**TASK TO CARRY OUT:** For the data below, restate word for word only the lines from the line containing "pinky mcp: (85, 116)" through the line containing "pinky mcp: (218, 170)", both ends included.

Items from a data source
········

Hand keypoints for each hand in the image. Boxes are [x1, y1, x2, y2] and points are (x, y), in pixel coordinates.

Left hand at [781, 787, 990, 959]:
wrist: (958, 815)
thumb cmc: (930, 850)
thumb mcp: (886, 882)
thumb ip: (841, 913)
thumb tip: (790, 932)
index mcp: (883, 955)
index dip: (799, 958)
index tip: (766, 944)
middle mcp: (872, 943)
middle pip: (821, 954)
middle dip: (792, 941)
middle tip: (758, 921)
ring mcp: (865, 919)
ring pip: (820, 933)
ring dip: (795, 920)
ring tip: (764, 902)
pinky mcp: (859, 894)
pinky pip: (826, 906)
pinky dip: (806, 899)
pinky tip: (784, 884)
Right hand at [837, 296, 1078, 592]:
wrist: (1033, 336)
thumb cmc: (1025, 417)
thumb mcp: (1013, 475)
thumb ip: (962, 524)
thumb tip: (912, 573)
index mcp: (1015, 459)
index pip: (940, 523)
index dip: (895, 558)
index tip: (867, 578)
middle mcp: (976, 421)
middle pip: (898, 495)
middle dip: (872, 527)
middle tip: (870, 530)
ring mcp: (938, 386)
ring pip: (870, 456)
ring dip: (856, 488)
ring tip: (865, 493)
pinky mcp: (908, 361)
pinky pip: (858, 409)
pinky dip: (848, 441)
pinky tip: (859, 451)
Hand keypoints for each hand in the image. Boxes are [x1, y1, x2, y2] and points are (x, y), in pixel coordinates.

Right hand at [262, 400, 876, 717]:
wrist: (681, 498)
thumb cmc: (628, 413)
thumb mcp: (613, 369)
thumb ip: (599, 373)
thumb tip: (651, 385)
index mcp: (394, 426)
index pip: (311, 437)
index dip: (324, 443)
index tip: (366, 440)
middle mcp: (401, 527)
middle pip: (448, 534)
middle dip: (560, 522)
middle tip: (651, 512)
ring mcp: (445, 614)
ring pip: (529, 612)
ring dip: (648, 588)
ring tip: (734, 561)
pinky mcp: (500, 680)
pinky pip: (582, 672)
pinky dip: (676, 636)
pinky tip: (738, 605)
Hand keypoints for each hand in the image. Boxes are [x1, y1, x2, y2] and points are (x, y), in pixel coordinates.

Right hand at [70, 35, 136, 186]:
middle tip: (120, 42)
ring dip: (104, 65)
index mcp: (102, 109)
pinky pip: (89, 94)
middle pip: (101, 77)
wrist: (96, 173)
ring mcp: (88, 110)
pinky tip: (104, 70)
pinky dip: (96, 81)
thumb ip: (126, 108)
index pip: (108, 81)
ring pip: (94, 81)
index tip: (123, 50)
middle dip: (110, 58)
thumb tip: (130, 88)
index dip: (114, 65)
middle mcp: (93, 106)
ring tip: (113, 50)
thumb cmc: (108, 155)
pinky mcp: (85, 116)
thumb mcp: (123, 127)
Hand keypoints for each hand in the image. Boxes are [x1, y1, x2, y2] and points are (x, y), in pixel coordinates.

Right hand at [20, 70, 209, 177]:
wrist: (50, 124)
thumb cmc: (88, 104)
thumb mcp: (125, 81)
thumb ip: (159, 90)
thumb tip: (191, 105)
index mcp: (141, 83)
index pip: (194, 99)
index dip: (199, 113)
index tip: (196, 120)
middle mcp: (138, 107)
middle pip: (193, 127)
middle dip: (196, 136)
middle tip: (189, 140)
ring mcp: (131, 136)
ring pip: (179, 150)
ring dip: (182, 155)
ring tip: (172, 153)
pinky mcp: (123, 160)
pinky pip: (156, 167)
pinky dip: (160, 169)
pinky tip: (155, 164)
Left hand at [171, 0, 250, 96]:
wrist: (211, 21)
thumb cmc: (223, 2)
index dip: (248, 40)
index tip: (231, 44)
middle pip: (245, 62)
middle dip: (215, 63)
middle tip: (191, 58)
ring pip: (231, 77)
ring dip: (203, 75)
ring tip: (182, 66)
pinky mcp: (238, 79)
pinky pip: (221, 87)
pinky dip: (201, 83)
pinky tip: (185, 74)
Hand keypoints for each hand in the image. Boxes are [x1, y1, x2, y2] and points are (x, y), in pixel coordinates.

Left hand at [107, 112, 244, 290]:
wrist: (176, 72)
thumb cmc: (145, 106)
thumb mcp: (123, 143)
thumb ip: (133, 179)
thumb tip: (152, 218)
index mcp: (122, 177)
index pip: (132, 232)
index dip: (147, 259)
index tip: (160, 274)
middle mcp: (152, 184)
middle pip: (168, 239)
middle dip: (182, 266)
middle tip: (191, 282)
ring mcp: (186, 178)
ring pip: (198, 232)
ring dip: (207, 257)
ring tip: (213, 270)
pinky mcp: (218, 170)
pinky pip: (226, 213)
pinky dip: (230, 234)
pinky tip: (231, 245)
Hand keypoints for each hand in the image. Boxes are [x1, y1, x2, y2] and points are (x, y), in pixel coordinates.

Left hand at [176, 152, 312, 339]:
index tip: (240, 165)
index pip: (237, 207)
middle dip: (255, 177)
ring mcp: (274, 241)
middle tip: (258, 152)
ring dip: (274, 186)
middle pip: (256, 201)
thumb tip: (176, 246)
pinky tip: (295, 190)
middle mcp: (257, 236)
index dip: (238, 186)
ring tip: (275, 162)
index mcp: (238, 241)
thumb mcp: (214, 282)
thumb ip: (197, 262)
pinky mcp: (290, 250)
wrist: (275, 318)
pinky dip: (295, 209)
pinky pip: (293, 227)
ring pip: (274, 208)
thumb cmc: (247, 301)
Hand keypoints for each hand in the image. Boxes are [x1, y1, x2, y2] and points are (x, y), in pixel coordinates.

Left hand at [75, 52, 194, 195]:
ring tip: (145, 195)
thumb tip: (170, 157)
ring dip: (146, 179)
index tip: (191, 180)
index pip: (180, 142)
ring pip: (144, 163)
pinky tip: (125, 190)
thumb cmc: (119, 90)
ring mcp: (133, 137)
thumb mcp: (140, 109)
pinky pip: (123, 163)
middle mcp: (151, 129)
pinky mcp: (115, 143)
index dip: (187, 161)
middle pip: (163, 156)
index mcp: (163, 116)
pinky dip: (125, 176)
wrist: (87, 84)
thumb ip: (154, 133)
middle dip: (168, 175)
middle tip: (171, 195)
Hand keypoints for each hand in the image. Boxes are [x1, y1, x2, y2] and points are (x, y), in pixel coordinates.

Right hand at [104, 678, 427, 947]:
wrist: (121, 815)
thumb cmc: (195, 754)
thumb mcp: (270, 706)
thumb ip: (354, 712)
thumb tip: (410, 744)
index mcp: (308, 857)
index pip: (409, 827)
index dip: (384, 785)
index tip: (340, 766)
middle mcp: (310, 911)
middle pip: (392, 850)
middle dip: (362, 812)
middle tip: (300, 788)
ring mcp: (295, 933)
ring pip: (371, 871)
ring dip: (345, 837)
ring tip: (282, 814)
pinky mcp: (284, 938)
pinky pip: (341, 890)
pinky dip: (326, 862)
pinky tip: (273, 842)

········

**RESULT:**
pinky mcp: (85, 116)
thumb mcp: (123, 127)
Hand keypoints for each hand in the image. Boxes are [x1, y1, x2, y2] and points are (x, y), in pixel coordinates.

Right hand at [20, 70, 209, 177]:
wrist: (50, 124)
thumb cmc: (88, 104)
thumb mcp: (125, 81)
thumb ip: (159, 90)
thumb tip: (191, 105)
index mcp: (141, 83)
index pip: (194, 99)
index dip: (199, 113)
index tip: (196, 120)
middle mcp: (138, 107)
middle pip: (193, 127)
middle dip: (196, 136)
middle tip: (189, 140)
ring mcp: (131, 136)
ring pip: (179, 150)
ring dip: (182, 155)
ring tip: (172, 153)
pinky mcp: (123, 160)
pinky pip: (156, 167)
pinky dip: (160, 169)
pinky tip: (155, 164)
Left hand at [171, 0, 250, 96]:
wrist: (211, 21)
thumb cmc: (223, 2)
index dip: (248, 40)
index tip: (231, 44)
middle pip: (245, 62)
middle dip: (215, 63)
middle tip: (191, 58)
ring pip: (231, 77)
ring dip: (203, 75)
ring tip: (182, 66)
pinky mcp: (238, 79)
pinky pip: (221, 87)
pinky dip: (201, 83)
pinky tip: (185, 74)
Hand keypoints for each hand in the image. Boxes are [x1, y1, x2, y2] and points are (x, y), in pixel coordinates.

Left hand at [107, 112, 244, 290]:
wrist: (176, 72)
thumb cmc: (145, 106)
thumb mcp: (123, 143)
thumb ip: (133, 179)
thumb tip: (152, 218)
index mcp: (122, 177)
index pip: (132, 232)
index dip: (147, 259)
index tip: (160, 274)
middle mcp: (152, 184)
middle pip: (168, 239)
middle dip: (182, 266)
middle tip: (191, 282)
ring mcp: (186, 178)
ring pip: (198, 232)
ring dip: (207, 257)
ring tip: (213, 270)
pinky mcp: (218, 170)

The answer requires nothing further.